An update to this still-developing story: CMS is announced a plan to do identity matching as part of the Data Services Hub. http://www.ihealthbeat.org/articles/2013/8/15/cms-seeks-to-create-matching-agreements-for-aca-data-hub
The announcement is needed because US persons, by law, do not have a federal identity. Each federal agency that has data about us, (CMS and IRS for example, in the Data Services Hub) under different identities as a privacy-protecting measure. To protect privacy, matching of people across the different services, a form of surveillance, is subject to strict controls and citizen notice. So far, so good for the Data services Hub in the sense that today’s announcement is restating what was already obvious and simply pointing us to the applicable laws and regulations.
When it comes to state-level and private-sector surveillance of our health care visits, through state health information exchanges, prescription drug monitoring programs, all payer claims databases, and private exchanges like the insurance information bureaus and the planned CommonWell Health Alliance, citizens do not have the same rights to privacy as we have across federal service providers. All health information exchanges today, depend on “master patient index” matching / surveillance technology. This technology is unregulated and completely opaque to us. We don’t know when it’s used, we don’t know if it has errors and, worst of all, we can’t control when this technology is used to combine health services like mental health or family planning that we might prefer to keep from being “matched” along with the rest of our healthcare.
The federal laws covering citizen surveillance are a step in the right direction. Shouldn’t our state and private health surveillance agencies be held to even higher privacy standards?
No. The Blue Button Hub will have information about providers, not patients. More information about providers, in this case their ability to give us our own data in a useful form, is always welcome.
Bravo Again Adrian!
Unlike the NSA debate, where very real genuine issues of national security are in play, health care data must be more transparant- especially to the patient as you continually and correctly promote?
Is the potential for abuse and erosion of privacy and confidentiality of medical information a concern? Of course. But it can be managed.
The positive benefits of patient-directed health information exchange are well worth the potential risks.

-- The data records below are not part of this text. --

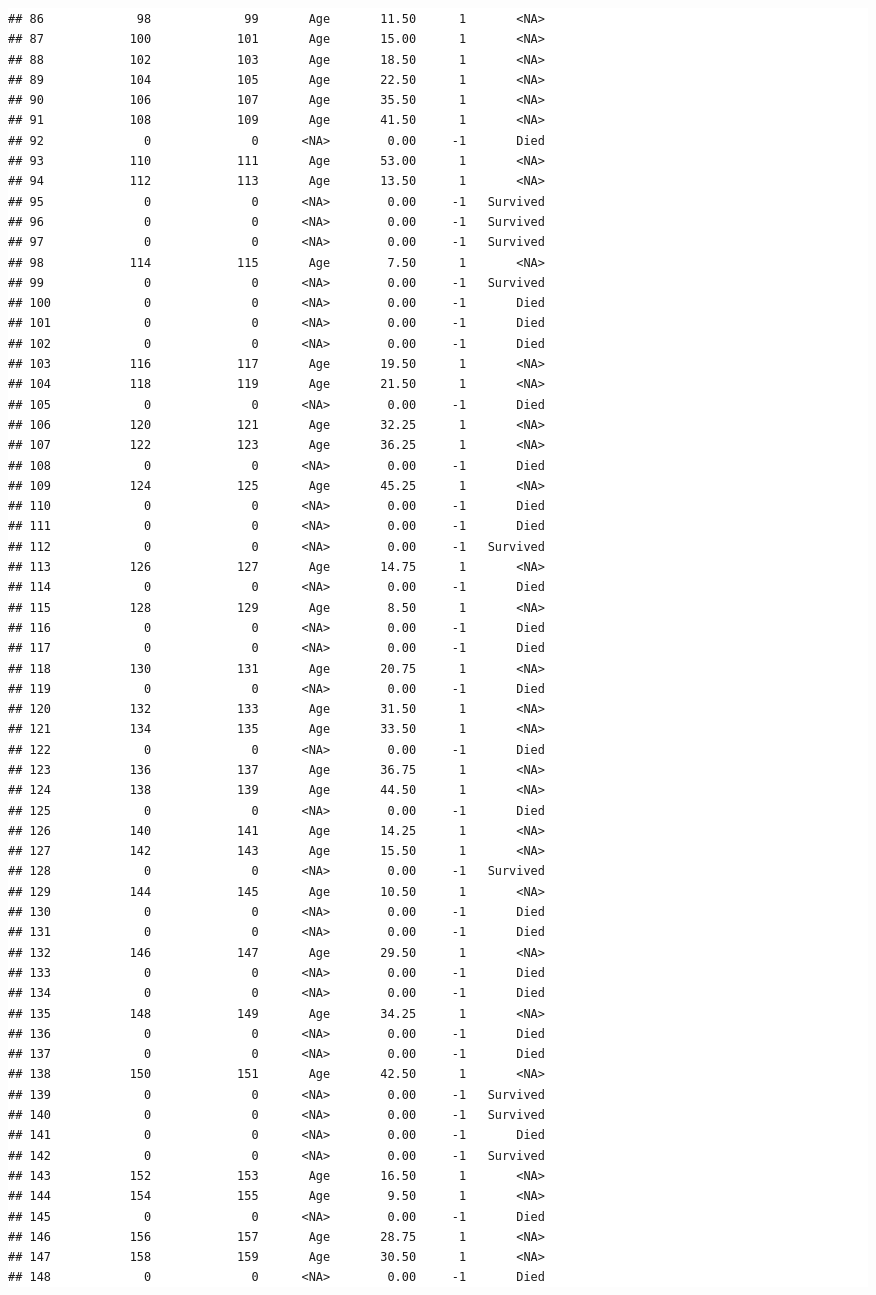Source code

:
 ```
## 86             98             99       Age       11.50      1       <NA>
## 87            100            101       Age       15.00      1       <NA>
## 88            102            103       Age       18.50      1       <NA>
## 89            104            105       Age       22.50      1       <NA>
## 90            106            107       Age       35.50      1       <NA>
## 91            108            109       Age       41.50      1       <NA>
## 92              0              0      <NA>        0.00     -1       Died
## 93            110            111       Age       53.00      1       <NA>
## 94            112            113       Age       13.50      1       <NA>
## 95              0              0      <NA>        0.00     -1   Survived
## 96              0              0      <NA>        0.00     -1   Survived
## 97              0              0      <NA>        0.00     -1   Survived
## 98            114            115       Age        7.50      1       <NA>
## 99              0              0      <NA>        0.00     -1   Survived
## 100             0              0      <NA>        0.00     -1       Died
## 101             0              0      <NA>        0.00     -1       Died
## 102             0              0      <NA>        0.00     -1       Died
## 103           116            117       Age       19.50      1       <NA>
## 104           118            119       Age       21.50      1       <NA>
## 105             0              0      <NA>        0.00     -1       Died
## 106           120            121       Age       32.25      1       <NA>
## 107           122            123       Age       36.25      1       <NA>
## 108             0              0      <NA>        0.00     -1       Died
## 109           124            125       Age       45.25      1       <NA>
## 110             0              0      <NA>        0.00     -1       Died
## 111             0              0      <NA>        0.00     -1       Died
## 112             0              0      <NA>        0.00     -1   Survived
## 113           126            127       Age       14.75      1       <NA>
## 114             0              0      <NA>        0.00     -1       Died
## 115           128            129       Age        8.50      1       <NA>
## 116             0              0      <NA>        0.00     -1       Died
## 117             0              0      <NA>        0.00     -1       Died
## 118           130            131       Age       20.75      1       <NA>
## 119             0              0      <NA>        0.00     -1       Died
## 120           132            133       Age       31.50      1       <NA>
## 121           134            135       Age       33.50      1       <NA>
## 122             0              0      <NA>        0.00     -1       Died
## 123           136            137       Age       36.75      1       <NA>
## 124           138            139       Age       44.50      1       <NA>
## 125             0              0      <NA>        0.00     -1       Died
## 126           140            141       Age       14.25      1       <NA>
## 127           142            143       Age       15.50      1       <NA>
## 128             0              0      <NA>        0.00     -1   Survived
## 129           144            145       Age       10.50      1       <NA>
## 130             0              0      <NA>        0.00     -1       Died
## 131             0              0      <NA>        0.00     -1       Died
## 132           146            147       Age       29.50      1       <NA>
## 133             0              0      <NA>        0.00     -1       Died
## 134             0              0      <NA>        0.00     -1       Died
## 135           148            149       Age       34.25      1       <NA>
## 136             0              0      <NA>        0.00     -1       Died
## 137             0              0      <NA>        0.00     -1       Died
## 138           150            151       Age       42.50      1       <NA>
## 139             0              0      <NA>        0.00     -1   Survived
## 140             0              0      <NA>        0.00     -1   Survived
## 141             0              0      <NA>        0.00     -1       Died
## 142             0              0      <NA>        0.00     -1   Survived
## 143           152            153       Age       16.50      1       <NA>
## 144           154            155       Age        9.50      1       <NA>
## 145             0              0      <NA>        0.00     -1       Died
## 146           156            157       Age       28.75      1       <NA>
## 147           158            159       Age       30.50      1       <NA>
## 148             0              0      <NA>        0.00     -1       Died
```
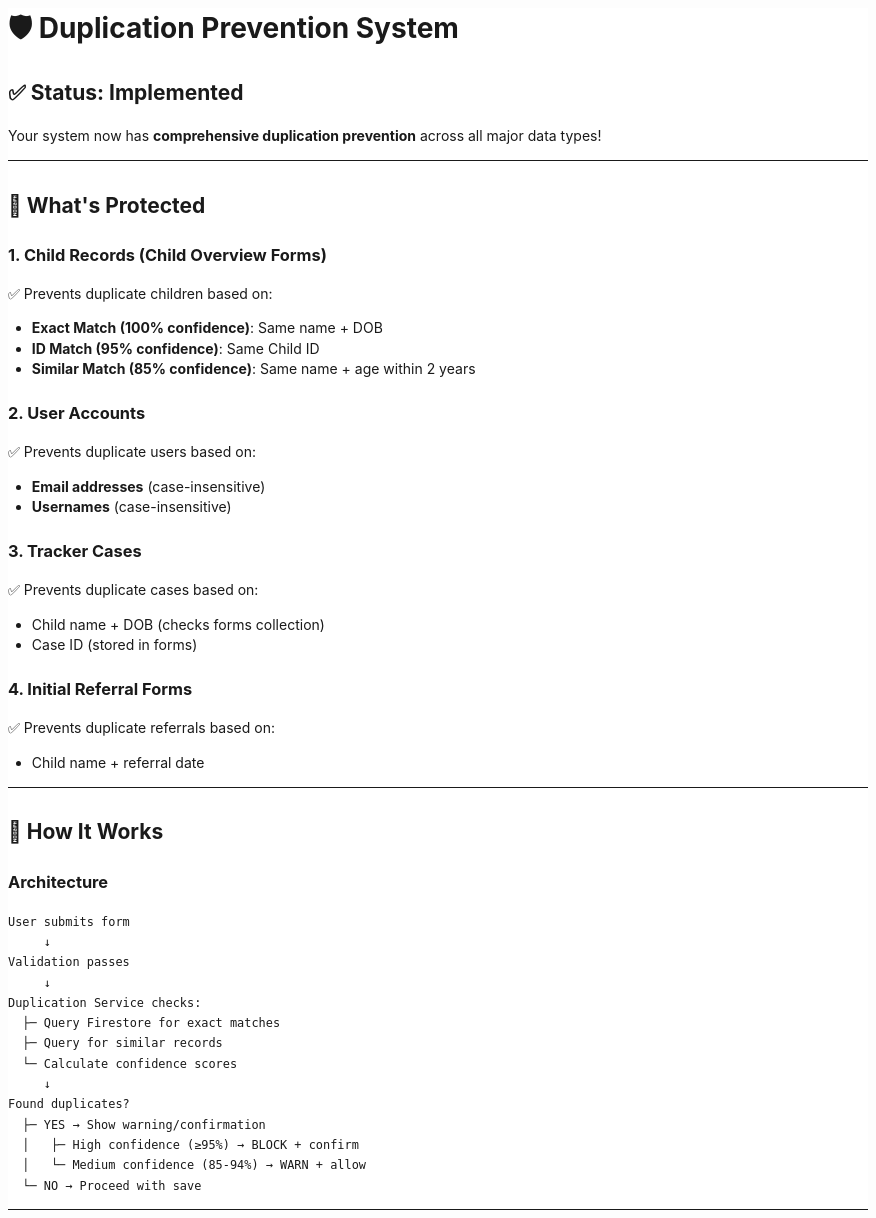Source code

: # 🛡️ Duplication Prevention System

## ✅ Status: Implemented

Your system now has **comprehensive duplication prevention** across all major data types!

---

## 🎯 What's Protected

### 1. **Child Records** (Child Overview Forms)
✅ Prevents duplicate children based on:
- **Exact Match (100% confidence)**: Same name + DOB
- **ID Match (95% confidence)**: Same Child ID
- **Similar Match (85% confidence)**: Same name + age within 2 years

### 2. **User Accounts**
✅ Prevents duplicate users based on:
- **Email addresses** (case-insensitive)
- **Usernames** (case-insensitive)

### 3. **Tracker Cases**
✅ Prevents duplicate cases based on:
- Child name + DOB (checks forms collection)
- Case ID (stored in forms)

### 4. **Initial Referral Forms**
✅ Prevents duplicate referrals based on:
- Child name + referral date

---

## 🔧 How It Works

### Architecture

```
User submits form
     ↓
Validation passes
     ↓
Duplication Service checks:
  ├─ Query Firestore for exact matches
  ├─ Query for similar records
  └─ Calculate confidence scores
     ↓
Found duplicates?
  ├─ YES → Show warning/confirmation
  │   ├─ High confidence (≥95%) → BLOCK + confirm
  │   └─ Medium confidence (85-94%) → WARN + allow
  └─ NO → Proceed with save
```

---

I am not surprised at all with the model put forth by the federal health services data hub . The federal government, which does some very necessary and beneficial functions/programs seems to be getting more pathlogically centralized and overly complex with each passing day? That is why I have tried to become a “communitarian” in my personal life anyway.
Adrian-Your closing paragraph nails it = “The privacy take home message of the Hub is that a systemic lack of transparency and the manipulation of our personal information are the means large institutions use to maintain control over market shares, prevent patient control over data use, and block innovation”
I fear (hope?) that this will be a genuine “HUB-FLUB” of monumental but, unfortunately very expensive, proportion.
Dr. Rick Lippin
Southampton,Pa
Is this the same “Hub” that is described here? http://www.healthit.gov/buzz-blog/health-innovation/part-blue-button-movement/
“Get on the Blue Button Hub: Our Blue Button team is developing a new consumer facing website (the “Blue Button Hub”) that will enable consumers to find out which of their providers and insurers are using the Blue Button, and then how to use that information. Whether you’re using Blue Button to give consumers access to their data or providing an app or tool to make it useful, please contact us if you’d like to be included on the Hub.”
Excellent post Adrian. More transparency is clearly needed here or we’ll be giving ammunition to the conspiracy theorists and leaving the door open for potential abuses in the future.